The to-do list rules our world. Though most of that list, sadly, is not buying hot dogs. It’s filling out tax forms, contacting every van rental possible to find transport that’s affordable, researching fees for bulky baggage on at least three different airlines at a time, trying to organize places to stay, fulfilling merch orders, making video content and doing interviews to promote the tour. It really goes on. This would all be fine if we weren’t so stretched, could pay ourselves in some way, or didn’t have to juggle it with work and studying.
As streaming changes the music industry, it feels like the costs of touring don’t make sense anymore, for any artist that is not huge already. On Spotify, 1% of musicians pocket 90% of the revenues; to earn the equivalent of a year on the UK’s minimum wage, an artist needs to clock up six million streams. That’s just if you’re a solo artist. Touring is an amazing thing for us as musicians — it’s so fulfilling and a crucial time to develop an idea about where to go next musically — but from a financial perspective, it feels like a practice that was born in a time when there was real income from record sales to support it. It doesn’t feel like a sustainable way to be a musician anymore.
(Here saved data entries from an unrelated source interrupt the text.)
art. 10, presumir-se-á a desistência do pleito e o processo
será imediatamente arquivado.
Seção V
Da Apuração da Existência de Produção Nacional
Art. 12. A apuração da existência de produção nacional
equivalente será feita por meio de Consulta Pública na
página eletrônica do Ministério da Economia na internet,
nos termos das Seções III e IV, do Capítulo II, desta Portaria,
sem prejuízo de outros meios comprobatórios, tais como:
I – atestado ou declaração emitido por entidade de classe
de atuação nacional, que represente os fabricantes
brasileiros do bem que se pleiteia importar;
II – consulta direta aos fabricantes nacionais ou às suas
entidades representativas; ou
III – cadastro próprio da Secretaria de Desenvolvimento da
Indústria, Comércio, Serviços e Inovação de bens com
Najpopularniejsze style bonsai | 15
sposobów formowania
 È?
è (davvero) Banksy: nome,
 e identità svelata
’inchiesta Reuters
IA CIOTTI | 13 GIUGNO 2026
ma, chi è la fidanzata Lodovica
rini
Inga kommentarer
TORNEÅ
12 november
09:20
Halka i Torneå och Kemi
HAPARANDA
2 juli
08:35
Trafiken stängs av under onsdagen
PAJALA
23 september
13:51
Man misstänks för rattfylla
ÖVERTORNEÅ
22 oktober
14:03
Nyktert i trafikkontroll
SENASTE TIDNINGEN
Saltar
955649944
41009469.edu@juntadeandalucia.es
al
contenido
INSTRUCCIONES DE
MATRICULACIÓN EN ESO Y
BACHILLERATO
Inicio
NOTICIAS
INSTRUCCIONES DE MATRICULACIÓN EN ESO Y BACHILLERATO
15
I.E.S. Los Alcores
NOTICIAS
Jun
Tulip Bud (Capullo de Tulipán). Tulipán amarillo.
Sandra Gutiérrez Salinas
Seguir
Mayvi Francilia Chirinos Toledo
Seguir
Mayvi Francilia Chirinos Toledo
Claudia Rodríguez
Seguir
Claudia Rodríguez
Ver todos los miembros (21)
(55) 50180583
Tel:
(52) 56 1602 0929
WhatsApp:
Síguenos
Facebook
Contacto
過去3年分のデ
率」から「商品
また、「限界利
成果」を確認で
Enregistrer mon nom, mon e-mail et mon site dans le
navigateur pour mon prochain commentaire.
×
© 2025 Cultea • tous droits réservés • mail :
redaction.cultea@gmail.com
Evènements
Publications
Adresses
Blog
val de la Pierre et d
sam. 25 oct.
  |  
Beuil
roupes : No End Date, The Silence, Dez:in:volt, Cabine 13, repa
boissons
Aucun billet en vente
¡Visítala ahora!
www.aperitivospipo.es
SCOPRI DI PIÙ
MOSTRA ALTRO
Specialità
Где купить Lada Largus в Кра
When we signed for our third record, our label gave us a US touring budget that at the time, pre-COVID, seemed huge. But when it comes down to it, it really only covered the cost of our visas and legal fees.
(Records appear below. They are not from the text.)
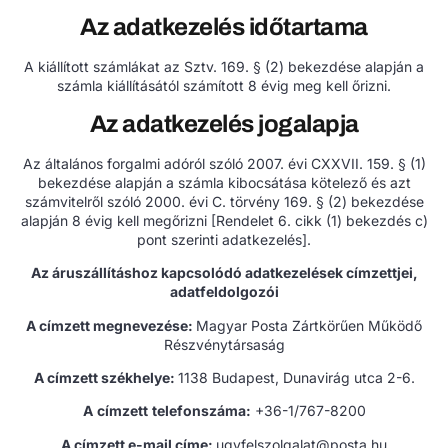
Az adatkezelés időtartama
A kiállított számlákat az Sztv. 169. § (2) bekezdése alapján a
számla kiállításától számított 8 évig meg kell őrizni.
Az adatkezelés jogalapja
Az általános forgalmi adóról szóló 2007. évi CXXVII. 159. § (1)
bekezdése alapján a számla kibocsátása kötelező és azt
számvitelről szóló 2000. évi C. törvény 169. § (2) bekezdése
alapján 8 évig kell megőrizni [Rendelet 6. cikk (1) bekezdés c)
pont szerinti adatkezelés].
Az áruszállításhoz kapcsolódó adatkezelések címzettjei,
adatfeldolgozói
A címzett megnevezése:
Magyar Posta Zártkörűen Működő
Részvénytársaság
A
címzett székhelye:
1138 Budapest, Dunavirág utca 2-6.
A
címzett
telefonszáma:
+36-1/767-8200
A címzett e-mail címe:
ugyfelszolgalat@posta.hu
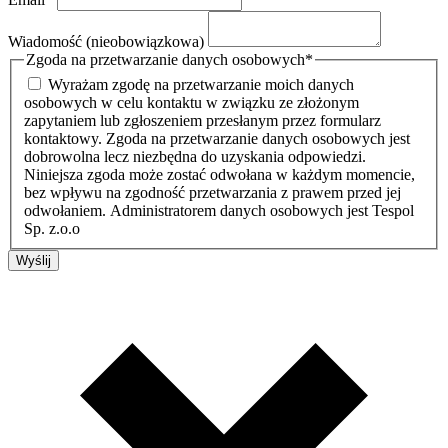
Wiadomość (nieobowiązkowa)
Zgoda na przetwarzanie danych osobowych
*
Wyrażam zgodę na przetwarzanie moich danych
osobowych w celu kontaktu w związku ze złożonym
zapytaniem lub zgłoszeniem przesłanym przez formularz
kontaktowy. Zgoda na przetwarzanie danych osobowych jest
dobrowolna lecz niezbędna do uzyskania odpowiedzi.
Niniejsza zgoda może zostać odwołana w każdym momencie,
bez wpływu na zgodność przetwarzania z prawem przed jej
odwołaniem. Administratorem danych osobowych jest Tespol
Sp. z.o.o
Wyślij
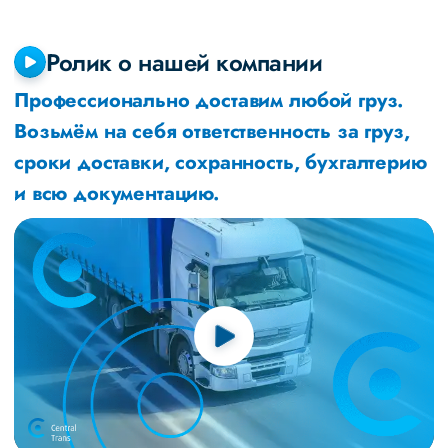
Ролик о нашей компании
Профессионально доставим любой груз.
Возьмём на себя ответственность за груз,
сроки доставки, сохранность, бухгалтерию
и всю документацию.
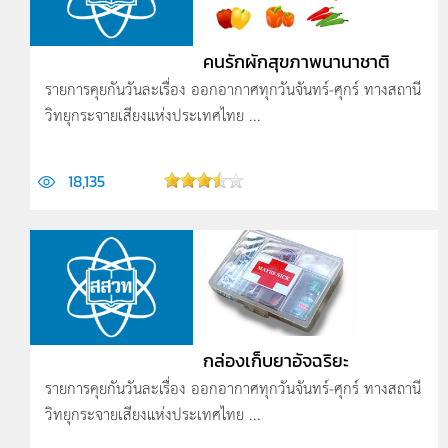
คนรักผักสุขภาพนานาชาติ
รายการคุยกันวันละเรื่อง ออกอากาศทุกวันจันทร์-ศุกร์ ทางสถานี
วิทยุกระจายเสียงแห่งประเทศไทย ...
18,135
กล่องเก็บยาอัจฉริยะ
รายการคุยกันวันละเรื่อง ออกอากาศทุกวันจันทร์-ศุกร์ ทางสถานี
วิทยุกระจายเสียงแห่งประเทศไทย ...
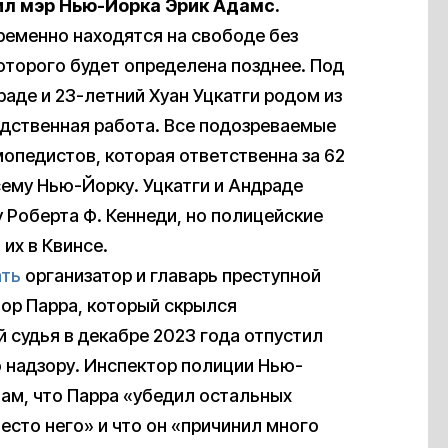
ил мэр Нью-Йорка Эрик Адамс.
ременно находятся на свободе без
которого будет определена позднее. Под
аде и 23-летний Хуан Уцкатги родом из
едственная работа. Все подозреваемые
опедистов, которая ответственна за 62
сему Нью-Йорку. Уцкатги и Андраде
 Роберта Ф. Кеннеди, но полицейские
их в Квинсе.
ть
организатор и главарь преступной
ор Парра, который скрылся
й судья в декабре 2023 года отпустил
по надзору. Инспектор полиции Нью-
ам, что Парра «убедил остальных
есто него» и что он «причинил много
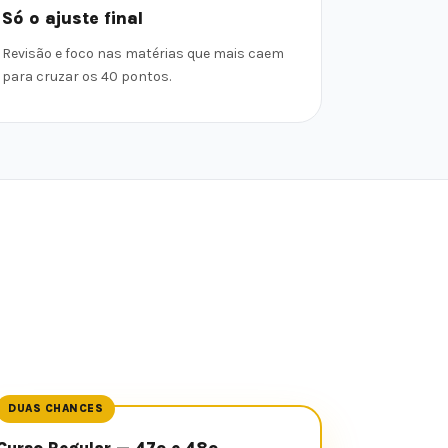
Só o ajuste final
Revisão e foco nas matérias que mais caem
para cruzar os 40 pontos.
DUAS CHANCES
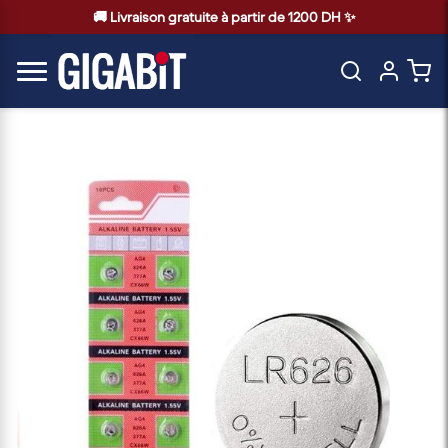
🚚 Livraison gratuite à partir de 1200 DH ✨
We know that ours isn’t the biggest struggle out there when it comes to applying to work in the US. We are very lucky being UK citizens, especially white UK citizens, and that the odds of gaining a visa aren’t stacked against us in a way that isn’t racially prejudiced (you can’t even visit the US on an ESTA tourist visa if you’ve visited Iraq and many other countries in the Middle East since 2011). But, the visa process is very nerve-wracking, because a denial means you can’t enter the US for five years afterwards. You pour all your money and energy into a tour that can easily just be canceled, on the basis of a decision made by someone at a kiosk in an embassy. It does feel like a gamble to an extent. It makes you evaluate how precarious your whole situation is. The embassy will ask you, what makes you think you’ll have enough money to sustain yourself for the tour? They’ll question why you would even come back to the UK if you aren’t employed in a well-paying or regular job. It’s disarming, because you don’t really have an answer. You’re just living your silly little life playing your silly little songs. That’s how it makes you feel.
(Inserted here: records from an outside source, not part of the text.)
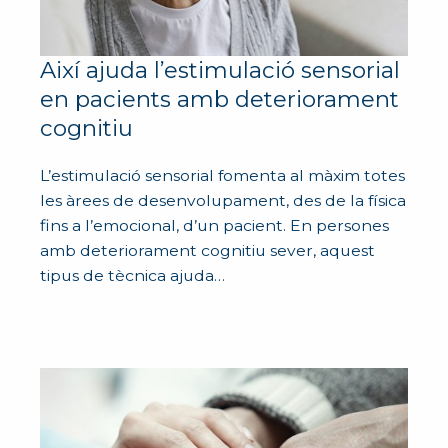
Així ajuda l’estimulació sensorial
en pacients amb deteriorament
cognitiu
L’estimulació sensorial fomenta al màxim totes
les àrees de desenvolupament, des de la física
fins a l’emocional, d’un pacient. En persones
amb deteriorament cognitiu sever, aquest
tipus de tècnica ajuda…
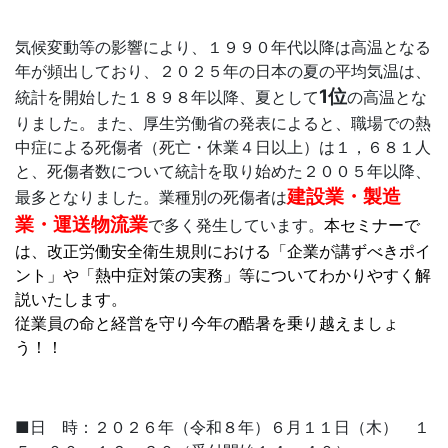
気候変動等の影響により、１９９０年代以降は高温となる
年が頻出しており、２０２５年の日本の夏の平均気温は、
1位
統計を開始した１８９８年以降、夏として
の高温とな
りました。また、厚生労働省の発表によると、職場での熱
中症による死傷者（死亡・休業４日以上）は１，６８１人
と、死傷者数について統計を取り始めた２００５年以降、
建設業・製造
最多となりました。業種別の死傷者は
業・運送物流業
で多く発生しています。
本セミナーで
は、改正労働安全衛生規則における「企業が講ずべきポイ
ント」や「熱中症対策の実務」等についてわかりやすく解
説いたします。
従業員の命と経営を守り今年の酷暑を乗り越えましょ
う！！
■日 時：２０２６年（令和８年）６月１１日（木） １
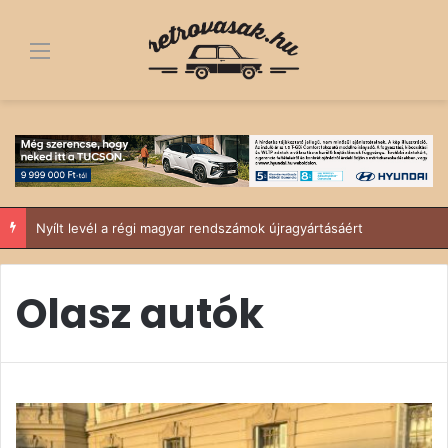
Menü
Nyílt levél a régi magyar rendszámok újragyártásáért
Olasz autók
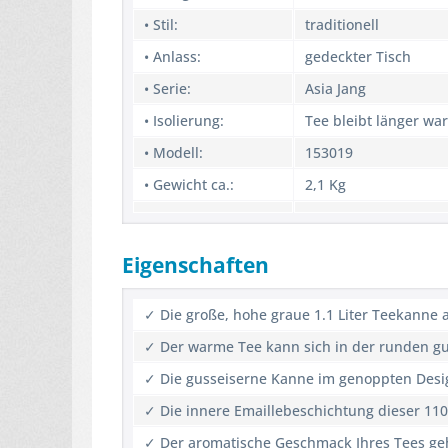
• Stil:
traditionell
• Anlass:
gedeckter Tisch
• Serie:
Asia Jang
• Isolierung:
Tee bleibt länger wa
• Modell:
153019
• Gewicht ca.:
2,1 Kg
Eigenschaften
✓ Die große, hohe graue 1.1 Liter Teekanne 
✓ Der warme Tee kann sich in der runden gu
✓ Die gusseiserne Kanne im genoppten Design
✓ Die innere Emaillebeschichtung dieser 1100
✓ Der aromatische Geschmack Ihres Tees geh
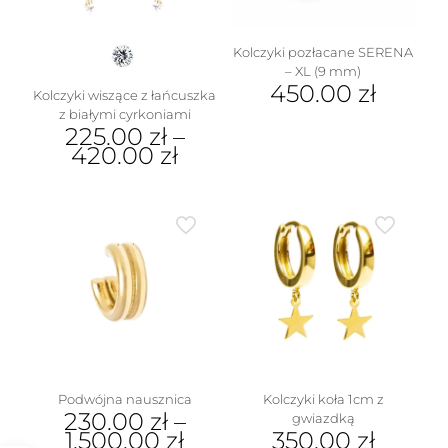
produktu
Kolczyki pozłacane SERENA
– XL (9 mm)
450.00
zł
Kolczyki wiszące z łańcuszka
z białymi cyrkoniami
225.00
zł
–
420.00
zł
Ten
produkt
ma
wiele
wariantów.
Opcje
można
wybrać
na
stronie
produktu
Podwójna nausznica
Kolczyki koła 1cm z
230.00
zł
–
gwiazdką
1,500.00
zł
350.00
zł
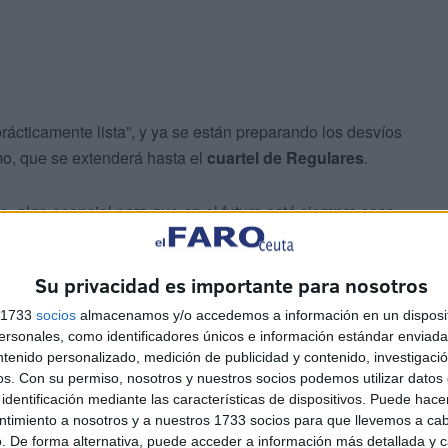
rácticamente lista”, y ya se están preparando los desvíos
mo, que se extenderá hasta el
cuartel de Regulares
.
do
, algo esencial para que en el futuro esté siempre seco,
ar sin traba alguna si hubiera cualquier tipo de
Su privacidad es importante para nosotros
a una calle más eficiente y duradera
s 1733
socios
almacenamos y/o accedemos a información en un disposit
sonales, como identificadores únicos e información estándar enviada 
ntenido personalizado, medición de publicidad y contenido, investigaci
 instalación de estos
cajones estructurales
, que
os.
Con su permiso, nosotros y nuestros socios podemos utilizar datos 
identificación mediante las características de dispositivos. Puede hacer
tilidad será decisiva para el futuro de la calle.
ntimiento a nosotros y a nuestros 1733 socios para que llevemos a ca
. De forma alternativa, puede acceder a información más detallada y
We all want to be able to follow our curiosity, to be creative, to write the music that got us here in the first place. It’s the thing we love, and the thing we know is valued by people that come to our shows. But what musicians need to make touring sustainable is a regular decent income, to have support with the mountain of costs before the tour has even begun, or to see those costs reduced by companies and agencies that could and should be doing more to support the arts. We’ve been doing this for eight years, and we know we’re the lucky ones, but is there a time when this will be easier?